┌──

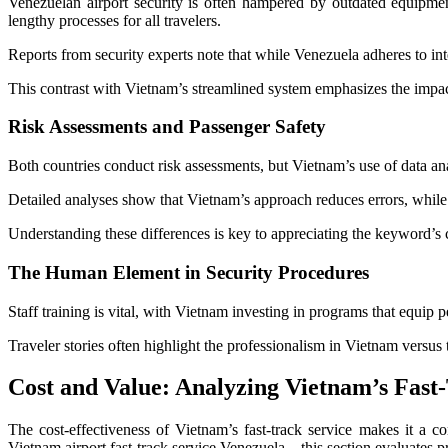
Venezuelan airport security is often hampered by outdated equipmen
lengthy processes for all travelers.
Reports from security experts note that while Venezuela adheres to inte
This contrast with Vietnam’s streamlined system emphasizes the impact
Risk Assessments and Passenger Safety
Both countries conduct risk assessments, but Vietnam’s use of data anal
Detailed analyses show that Vietnam’s approach reduces errors, whil
Understanding these differences is key to appreciating the keyword’s
The Human Element in Security Procedures
Staff training is vital, with Vietnam investing in programs that equip p
Traveler stories often highlight the professionalism in Vietnam versu
Cost and Value: Analyzing Vietnam’s Fast-
The cost-effectiveness of Vietnam’s fast-track service makes it a 
Vietnam airport fast-track service Venezuela—this section evaluates p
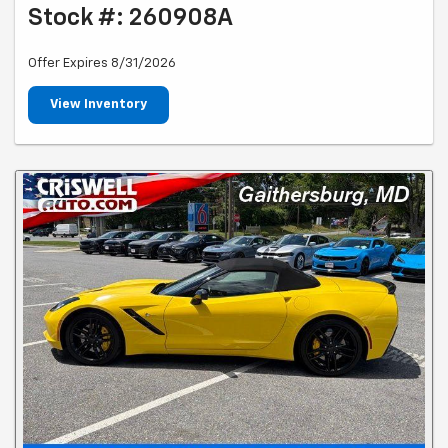
Stock #: 260908A
Offer Expires 8/31/2026
View Inventory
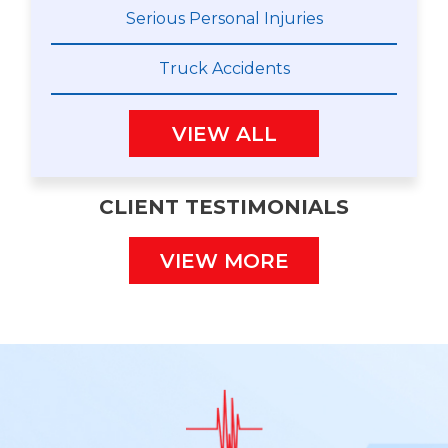
Serious Personal Injuries
Truck Accidents
VIEW ALL
CLIENT TESTIMONIALS
VIEW MORE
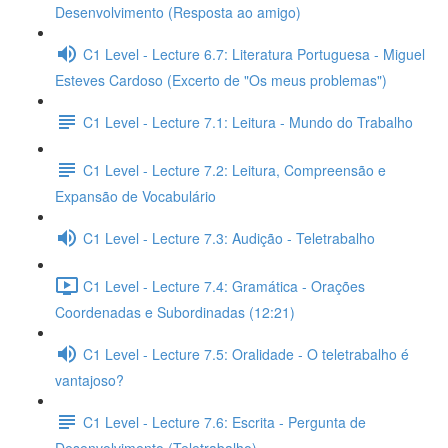
Desenvolvimento (Resposta ao amigo)
C1 Level - Lecture 6.7: Literatura Portuguesa - Miguel
Esteves Cardoso (Excerto de "Os meus problemas")
C1 Level - Lecture 7.1: Leitura - Mundo do Trabalho
C1 Level - Lecture 7.2: Leitura, Compreensão e
Expansão de Vocabulário
C1 Level - Lecture 7.3: Audição - Teletrabalho
C1 Level - Lecture 7.4: Gramática - Orações
Coordenadas e Subordinadas (12:21)
C1 Level - Lecture 7.5: Oralidade - O teletrabalho é
vantajoso?
C1 Level - Lecture 7.6: Escrita - Pergunta de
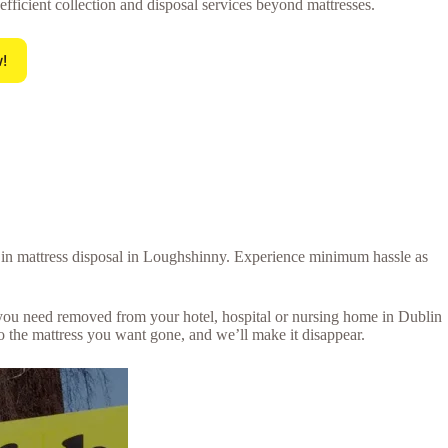
 efficient collection and disposal services beyond mattresses.
!
al in mattress disposal in Loughshinny. Experience minimum hassle as
s you need removed from your hotel, hospital or nursing home in Dublin
 the mattress you want gone, and we’ll make it disappear.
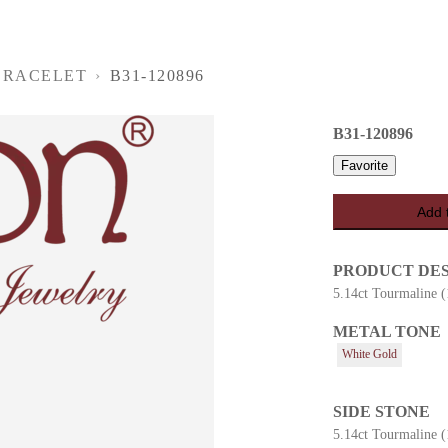
BRACELET
›
B31-120896
B31-120896
Favorite
Add 
PRODUCT DE
5.14ct Tourmaline 
METAL TONE
es
White Gold
SIDE STONE
5.14ct Tourmaline 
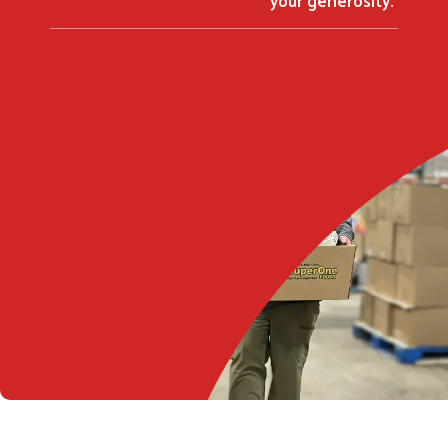
Search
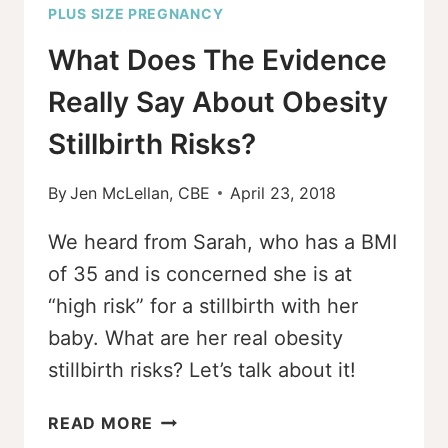
PLUS SIZE PREGNANCY
What Does The Evidence
Really Say About Obesity
Stillbirth Risks?
By
Jen McLellan, CBE
April 23, 2018
We heard from Sarah, who has a BMI
of 35 and is concerned she is at
“high risk” for a stillbirth with her
baby. What are her real obesity
stillbirth risks? Let’s talk about it!
WHAT
READ MORE
DOES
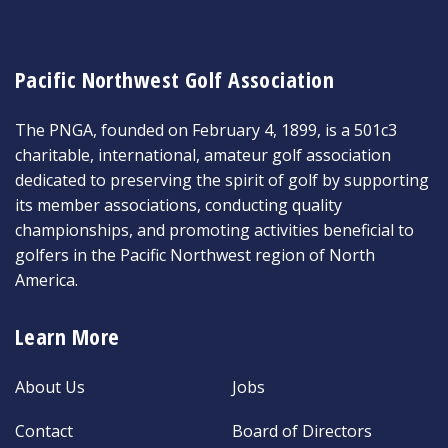
Pacific Northwest Golf Association
The PNGA, founded on February 4, 1899, is a 501c3
charitable, international, amateur golf association
dedicated to preserving the spirit of golf by supporting
its member associations, conducting quality
championships, and promoting activities beneficial to
golfers in the Pacific Northwest region of North
America.
Learn More
About Us
Jobs
Contact
Board of Directors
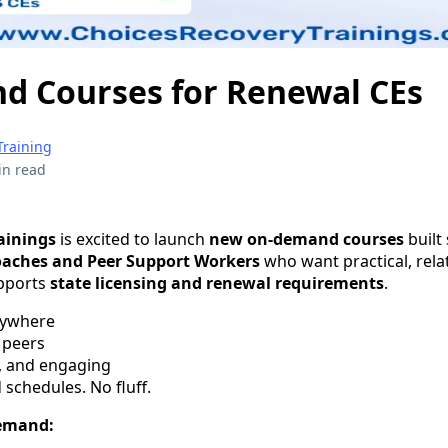
 Courses for Renewal CEs
Training
in read
ainings
is excited to launch
new on-demand courses
built 
oaches and Peer Support Workers
who want practical, rela
upports
state licensing and renewal requirements
.
nywhere
 peers
, and engaging
 schedules. No fluff.
demand:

└──

- Your instructions -
Exactly reproduce each entry, but drop the pictures.

- Task answer -
Venezuelan airport security is often hampered by outdated equipmen
lengthy processes for all travelers.
Reports from security experts note that while Venezuela adheres to inte
This contrast with Vietnam’s streamlined system emphasizes the impact
Risk Assessments and Passenger Safety
Both countries conduct risk assessments, but Vietnam’s use of data anal
Detailed analyses show that Vietnam’s approach reduces errors, whil
Understanding these differences is key to appreciating the keyword’s
The Human Element in Security Procedures
Staff training is vital, with Vietnam investing in programs that equip p
Traveler stories often highlight the professionalism in Vietnam versu
Cost and Value: Analyzing Vietnam’s Fast-
The cost-effectiveness of Vietnam’s fast-track service makes it a 
Vietnam airport fast-track service Venezuela—this section evaluates p
Stock #: 260908A
Offer Expires 8/31/2026
View Inventory
Serious Personal Injuries
Truck Accidents
VIEW ALL
CLIENT TESTIMONIALS
VIEW MORE
Desenvolvimento (Resposta ao amigo)
C1 Level - Lecture 6.7: Literatura Portuguesa - Miguel
Esteves Cardoso (Excerto de "Os meus problemas")
C1 Level - Lecture 7.1: Leitura - Mundo do Trabalho
C1 Level - Lecture 7.2: Leitura, Compreensão e
Expansão de Vocabulário
C1 Level - Lecture 7.3: Audição - Teletrabalho
C1 Level - Lecture 7.4: Gramática - Orações
Coordenadas e Subordinadas (12:21)
C1 Level - Lecture 7.5: Oralidade - O teletrabalho é
vantajoso?
C1 Level - Lecture 7.6: Escrita - Pergunta de
 efficient collection and disposal services beyond mattresses.
!
al in mattress disposal in Loughshinny. Experience minimum hassle as
s you need removed from your hotel, hospital or nursing home in Dublin
 the mattress you want gone, and we’ll make it disappear.
BRACELET
›
B31-120896
B31-120896
Favorite
Add 
PRODUCT DE
5.14ct Tourmaline 
METAL TONE
es
White Gold
SIDE STONE
5.14ct Tourmaline 
Search
PLUS SIZE PREGNANCY
What Does The Evidence
Really Say About Obesity
Stillbirth Risks?
By
Jen McLellan, CBE
April 23, 2018
We heard from Sarah, who has a BMI
of 35 and is concerned she is at
“high risk” for a stillbirth with her
baby. What are her real obesity
stillbirth risks? Let’s talk about it!
WHAT
READ MORE
DOES
Pacific Northwest Golf Association
The PNGA, founded on February 4, 1899, is a 501c3
charitable, international, amateur golf association
dedicated to preserving the spirit of golf by supporting
its member associations, conducting quality
championships, and promoting activities beneficial to
golfers in the Pacific Northwest region of North
America.
Learn More
About Us
Jobs
Contact
Board of Directors
 Courses for Renewal CEs
Training
in read
ainings
is excited to launch
new on-demand courses
built 
oaches and Peer Support Workers
who want practical, rela
upports
state licensing and renewal requirements
.
nywhere
 peers
, and engaging
 schedules. No fluff.
demand:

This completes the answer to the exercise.